Exercise brief: The expected answer holds every line from the first line of the data below through the line containing "11: (808, 425, 1.42)", exactly as written, and no other line.

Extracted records
----

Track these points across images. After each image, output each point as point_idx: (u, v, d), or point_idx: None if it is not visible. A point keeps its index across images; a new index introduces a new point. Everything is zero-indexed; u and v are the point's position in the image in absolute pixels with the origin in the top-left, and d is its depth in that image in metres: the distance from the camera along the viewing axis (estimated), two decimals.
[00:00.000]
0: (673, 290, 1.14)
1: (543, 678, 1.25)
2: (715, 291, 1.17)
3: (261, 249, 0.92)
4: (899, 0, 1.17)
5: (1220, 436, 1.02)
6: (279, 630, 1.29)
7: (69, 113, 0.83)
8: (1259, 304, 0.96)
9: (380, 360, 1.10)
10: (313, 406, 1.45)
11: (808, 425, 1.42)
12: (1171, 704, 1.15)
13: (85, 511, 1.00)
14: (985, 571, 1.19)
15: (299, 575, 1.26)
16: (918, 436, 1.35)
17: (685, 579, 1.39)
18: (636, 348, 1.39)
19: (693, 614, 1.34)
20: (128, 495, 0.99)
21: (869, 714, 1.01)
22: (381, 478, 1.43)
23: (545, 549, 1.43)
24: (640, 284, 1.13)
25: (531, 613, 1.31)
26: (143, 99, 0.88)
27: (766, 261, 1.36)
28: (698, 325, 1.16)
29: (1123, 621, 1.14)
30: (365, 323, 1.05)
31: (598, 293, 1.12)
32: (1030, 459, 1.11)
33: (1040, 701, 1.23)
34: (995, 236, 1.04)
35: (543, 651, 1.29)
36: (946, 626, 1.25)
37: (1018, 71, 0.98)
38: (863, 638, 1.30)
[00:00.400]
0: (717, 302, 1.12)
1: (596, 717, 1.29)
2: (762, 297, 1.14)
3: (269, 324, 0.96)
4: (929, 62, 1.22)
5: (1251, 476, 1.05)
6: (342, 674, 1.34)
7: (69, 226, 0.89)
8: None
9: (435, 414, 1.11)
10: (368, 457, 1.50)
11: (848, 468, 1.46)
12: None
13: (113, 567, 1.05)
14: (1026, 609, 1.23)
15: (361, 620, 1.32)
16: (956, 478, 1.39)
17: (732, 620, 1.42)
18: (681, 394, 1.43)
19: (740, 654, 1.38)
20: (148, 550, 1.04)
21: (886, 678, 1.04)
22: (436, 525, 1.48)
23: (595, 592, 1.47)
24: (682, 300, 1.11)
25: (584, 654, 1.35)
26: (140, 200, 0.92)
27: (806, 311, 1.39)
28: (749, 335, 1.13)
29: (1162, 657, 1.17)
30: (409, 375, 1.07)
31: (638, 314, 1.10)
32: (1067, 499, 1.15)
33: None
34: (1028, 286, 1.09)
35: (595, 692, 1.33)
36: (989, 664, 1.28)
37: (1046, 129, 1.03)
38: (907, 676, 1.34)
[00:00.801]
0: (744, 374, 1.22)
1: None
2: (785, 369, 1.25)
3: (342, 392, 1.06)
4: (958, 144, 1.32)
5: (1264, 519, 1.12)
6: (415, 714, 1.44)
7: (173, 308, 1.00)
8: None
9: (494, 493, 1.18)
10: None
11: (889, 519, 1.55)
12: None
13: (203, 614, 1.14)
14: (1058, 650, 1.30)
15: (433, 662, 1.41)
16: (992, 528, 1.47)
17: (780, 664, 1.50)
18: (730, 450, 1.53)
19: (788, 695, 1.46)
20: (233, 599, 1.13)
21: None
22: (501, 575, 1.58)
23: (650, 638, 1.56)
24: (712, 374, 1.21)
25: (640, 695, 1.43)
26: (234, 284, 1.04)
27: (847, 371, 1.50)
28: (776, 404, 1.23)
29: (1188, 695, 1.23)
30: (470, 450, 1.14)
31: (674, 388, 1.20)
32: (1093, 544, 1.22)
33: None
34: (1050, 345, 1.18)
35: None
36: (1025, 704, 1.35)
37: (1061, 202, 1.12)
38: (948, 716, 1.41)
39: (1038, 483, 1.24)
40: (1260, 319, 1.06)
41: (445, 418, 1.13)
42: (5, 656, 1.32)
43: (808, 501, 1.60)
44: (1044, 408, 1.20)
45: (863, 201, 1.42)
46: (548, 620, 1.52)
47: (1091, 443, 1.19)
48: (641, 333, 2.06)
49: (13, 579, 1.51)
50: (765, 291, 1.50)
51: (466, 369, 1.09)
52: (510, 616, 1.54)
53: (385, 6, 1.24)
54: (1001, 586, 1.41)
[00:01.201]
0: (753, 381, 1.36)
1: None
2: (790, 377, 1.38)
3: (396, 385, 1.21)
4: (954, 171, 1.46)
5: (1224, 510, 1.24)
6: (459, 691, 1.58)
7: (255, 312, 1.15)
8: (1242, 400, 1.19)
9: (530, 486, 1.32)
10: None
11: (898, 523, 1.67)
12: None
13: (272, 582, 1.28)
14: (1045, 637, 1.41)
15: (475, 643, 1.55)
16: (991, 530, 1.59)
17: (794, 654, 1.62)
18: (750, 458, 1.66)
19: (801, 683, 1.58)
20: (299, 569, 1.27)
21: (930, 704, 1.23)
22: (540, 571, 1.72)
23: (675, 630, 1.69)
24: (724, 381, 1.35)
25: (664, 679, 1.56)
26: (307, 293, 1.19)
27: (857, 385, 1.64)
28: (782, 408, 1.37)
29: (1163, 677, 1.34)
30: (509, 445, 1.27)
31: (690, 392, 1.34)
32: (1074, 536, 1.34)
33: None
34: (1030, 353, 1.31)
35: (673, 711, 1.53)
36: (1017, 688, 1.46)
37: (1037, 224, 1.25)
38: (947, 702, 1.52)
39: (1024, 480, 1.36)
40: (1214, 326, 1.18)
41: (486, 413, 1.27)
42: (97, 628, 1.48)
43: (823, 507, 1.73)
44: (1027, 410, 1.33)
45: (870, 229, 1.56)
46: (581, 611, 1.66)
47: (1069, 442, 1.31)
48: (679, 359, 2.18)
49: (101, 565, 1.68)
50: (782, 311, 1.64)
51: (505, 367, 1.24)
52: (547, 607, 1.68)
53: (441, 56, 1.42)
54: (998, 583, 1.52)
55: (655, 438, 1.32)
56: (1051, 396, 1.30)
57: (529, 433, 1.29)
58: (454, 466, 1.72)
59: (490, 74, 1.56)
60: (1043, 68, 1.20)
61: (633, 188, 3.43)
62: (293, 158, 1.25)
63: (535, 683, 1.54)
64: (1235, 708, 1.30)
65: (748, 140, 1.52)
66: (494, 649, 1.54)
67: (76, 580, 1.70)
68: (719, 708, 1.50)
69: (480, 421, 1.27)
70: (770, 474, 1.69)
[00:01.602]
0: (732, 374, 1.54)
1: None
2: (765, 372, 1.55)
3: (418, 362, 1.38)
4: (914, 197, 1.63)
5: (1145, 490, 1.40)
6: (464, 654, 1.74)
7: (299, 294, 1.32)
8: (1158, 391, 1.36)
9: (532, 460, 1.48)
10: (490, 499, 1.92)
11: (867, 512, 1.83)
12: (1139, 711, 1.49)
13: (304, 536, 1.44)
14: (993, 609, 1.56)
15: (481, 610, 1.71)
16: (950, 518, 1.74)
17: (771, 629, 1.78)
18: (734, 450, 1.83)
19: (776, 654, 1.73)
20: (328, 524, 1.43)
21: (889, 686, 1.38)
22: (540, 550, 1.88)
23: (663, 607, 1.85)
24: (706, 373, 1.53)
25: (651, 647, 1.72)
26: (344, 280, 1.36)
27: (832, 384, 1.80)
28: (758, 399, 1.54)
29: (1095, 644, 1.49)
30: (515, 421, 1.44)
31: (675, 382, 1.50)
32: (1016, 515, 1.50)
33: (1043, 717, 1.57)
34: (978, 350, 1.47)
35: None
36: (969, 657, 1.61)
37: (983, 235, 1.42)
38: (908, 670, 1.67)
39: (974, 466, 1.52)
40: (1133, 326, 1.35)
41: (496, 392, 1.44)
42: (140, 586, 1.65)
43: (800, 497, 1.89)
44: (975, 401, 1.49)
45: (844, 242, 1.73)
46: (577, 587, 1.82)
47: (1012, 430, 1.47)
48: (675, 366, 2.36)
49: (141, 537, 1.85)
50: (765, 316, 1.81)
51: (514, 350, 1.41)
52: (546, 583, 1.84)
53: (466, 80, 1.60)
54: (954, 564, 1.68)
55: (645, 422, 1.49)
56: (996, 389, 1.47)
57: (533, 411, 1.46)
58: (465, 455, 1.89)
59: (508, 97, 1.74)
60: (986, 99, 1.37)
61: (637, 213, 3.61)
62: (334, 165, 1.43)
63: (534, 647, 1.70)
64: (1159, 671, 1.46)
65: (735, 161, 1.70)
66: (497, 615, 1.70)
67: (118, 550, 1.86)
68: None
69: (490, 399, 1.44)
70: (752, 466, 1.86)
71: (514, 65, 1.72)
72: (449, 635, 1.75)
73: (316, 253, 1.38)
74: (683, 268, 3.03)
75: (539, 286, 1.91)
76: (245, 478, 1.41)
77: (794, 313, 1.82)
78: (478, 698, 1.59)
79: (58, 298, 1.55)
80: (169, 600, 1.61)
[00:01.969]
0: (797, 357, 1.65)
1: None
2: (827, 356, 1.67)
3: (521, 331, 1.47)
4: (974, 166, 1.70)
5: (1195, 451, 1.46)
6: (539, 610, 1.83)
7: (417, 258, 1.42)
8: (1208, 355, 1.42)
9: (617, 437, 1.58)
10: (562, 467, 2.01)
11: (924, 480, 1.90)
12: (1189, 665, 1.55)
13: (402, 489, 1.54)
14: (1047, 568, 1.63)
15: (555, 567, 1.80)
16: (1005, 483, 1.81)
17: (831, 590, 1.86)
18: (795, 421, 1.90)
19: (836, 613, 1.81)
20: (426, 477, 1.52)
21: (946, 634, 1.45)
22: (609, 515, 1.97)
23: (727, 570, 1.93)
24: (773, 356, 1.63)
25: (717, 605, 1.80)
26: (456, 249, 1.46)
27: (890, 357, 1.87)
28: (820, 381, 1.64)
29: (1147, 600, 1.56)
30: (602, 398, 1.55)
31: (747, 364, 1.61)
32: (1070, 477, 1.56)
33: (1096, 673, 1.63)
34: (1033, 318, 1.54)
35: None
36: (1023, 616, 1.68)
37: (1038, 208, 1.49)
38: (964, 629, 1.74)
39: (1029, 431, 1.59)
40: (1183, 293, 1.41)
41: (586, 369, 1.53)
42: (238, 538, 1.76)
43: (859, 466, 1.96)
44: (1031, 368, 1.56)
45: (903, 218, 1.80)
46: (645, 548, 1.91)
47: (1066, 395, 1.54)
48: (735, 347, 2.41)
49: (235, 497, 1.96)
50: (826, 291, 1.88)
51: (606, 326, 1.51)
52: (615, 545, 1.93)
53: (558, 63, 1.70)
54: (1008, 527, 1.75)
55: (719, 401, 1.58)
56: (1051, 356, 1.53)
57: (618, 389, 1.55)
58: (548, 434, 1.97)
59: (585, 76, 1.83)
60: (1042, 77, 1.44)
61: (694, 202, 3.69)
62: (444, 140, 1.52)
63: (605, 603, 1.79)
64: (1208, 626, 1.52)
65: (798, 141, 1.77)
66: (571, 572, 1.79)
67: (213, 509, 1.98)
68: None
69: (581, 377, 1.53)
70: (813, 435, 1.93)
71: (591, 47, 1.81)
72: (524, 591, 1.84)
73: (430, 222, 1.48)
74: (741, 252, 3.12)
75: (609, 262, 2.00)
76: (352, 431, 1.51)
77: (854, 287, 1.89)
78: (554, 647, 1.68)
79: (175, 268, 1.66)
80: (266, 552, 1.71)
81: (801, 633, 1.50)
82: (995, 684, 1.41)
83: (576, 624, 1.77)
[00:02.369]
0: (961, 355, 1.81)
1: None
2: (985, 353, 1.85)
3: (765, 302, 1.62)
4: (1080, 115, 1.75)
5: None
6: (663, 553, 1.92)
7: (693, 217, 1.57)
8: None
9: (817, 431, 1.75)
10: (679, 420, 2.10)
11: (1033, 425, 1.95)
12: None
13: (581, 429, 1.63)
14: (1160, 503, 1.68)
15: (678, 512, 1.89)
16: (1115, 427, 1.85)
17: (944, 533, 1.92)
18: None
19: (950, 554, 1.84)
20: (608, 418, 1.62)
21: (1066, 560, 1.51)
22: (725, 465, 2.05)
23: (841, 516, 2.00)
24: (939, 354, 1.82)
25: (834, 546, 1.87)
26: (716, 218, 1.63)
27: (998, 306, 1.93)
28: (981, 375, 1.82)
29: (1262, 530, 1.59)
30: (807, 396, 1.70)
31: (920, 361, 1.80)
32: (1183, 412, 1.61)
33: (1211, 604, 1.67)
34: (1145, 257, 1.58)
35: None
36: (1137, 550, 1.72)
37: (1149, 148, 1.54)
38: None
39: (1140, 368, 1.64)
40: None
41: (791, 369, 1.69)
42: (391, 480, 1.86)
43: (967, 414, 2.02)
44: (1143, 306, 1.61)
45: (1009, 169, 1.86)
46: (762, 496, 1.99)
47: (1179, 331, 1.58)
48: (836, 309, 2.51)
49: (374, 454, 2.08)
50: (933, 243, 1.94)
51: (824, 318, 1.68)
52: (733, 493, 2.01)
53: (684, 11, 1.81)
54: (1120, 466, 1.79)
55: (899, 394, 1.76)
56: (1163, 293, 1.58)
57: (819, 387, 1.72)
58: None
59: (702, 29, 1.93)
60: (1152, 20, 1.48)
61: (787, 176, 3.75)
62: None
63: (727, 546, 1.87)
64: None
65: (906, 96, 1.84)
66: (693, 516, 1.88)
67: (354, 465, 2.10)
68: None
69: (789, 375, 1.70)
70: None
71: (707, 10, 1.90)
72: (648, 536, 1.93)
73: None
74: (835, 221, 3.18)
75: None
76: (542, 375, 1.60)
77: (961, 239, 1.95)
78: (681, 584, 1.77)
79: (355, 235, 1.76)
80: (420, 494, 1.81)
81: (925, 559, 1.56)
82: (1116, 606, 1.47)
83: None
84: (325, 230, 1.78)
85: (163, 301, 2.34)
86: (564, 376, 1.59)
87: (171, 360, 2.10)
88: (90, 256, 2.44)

----

Your response:
Track these points across images. After each image, output each point as point_idx: (u, v, d), or point_idx: None if it is not visible. A point keeps its index across images; a new index introduces a new point. Everything is zero-indexed; u and v are the point's position in the image in absolute pixels with the origin in the top-left, and d is its depth in that image in metres: the distance from the camera along the viewing axis (estimated), two decimals.
[00:00.000]
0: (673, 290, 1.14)
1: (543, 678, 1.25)
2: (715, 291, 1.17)
3: (261, 249, 0.92)
4: (899, 0, 1.17)
5: (1220, 436, 1.02)
6: (279, 630, 1.29)
7: (69, 113, 0.83)
8: (1259, 304, 0.96)
9: (380, 360, 1.10)
10: (313, 406, 1.45)
11: (808, 425, 1.42)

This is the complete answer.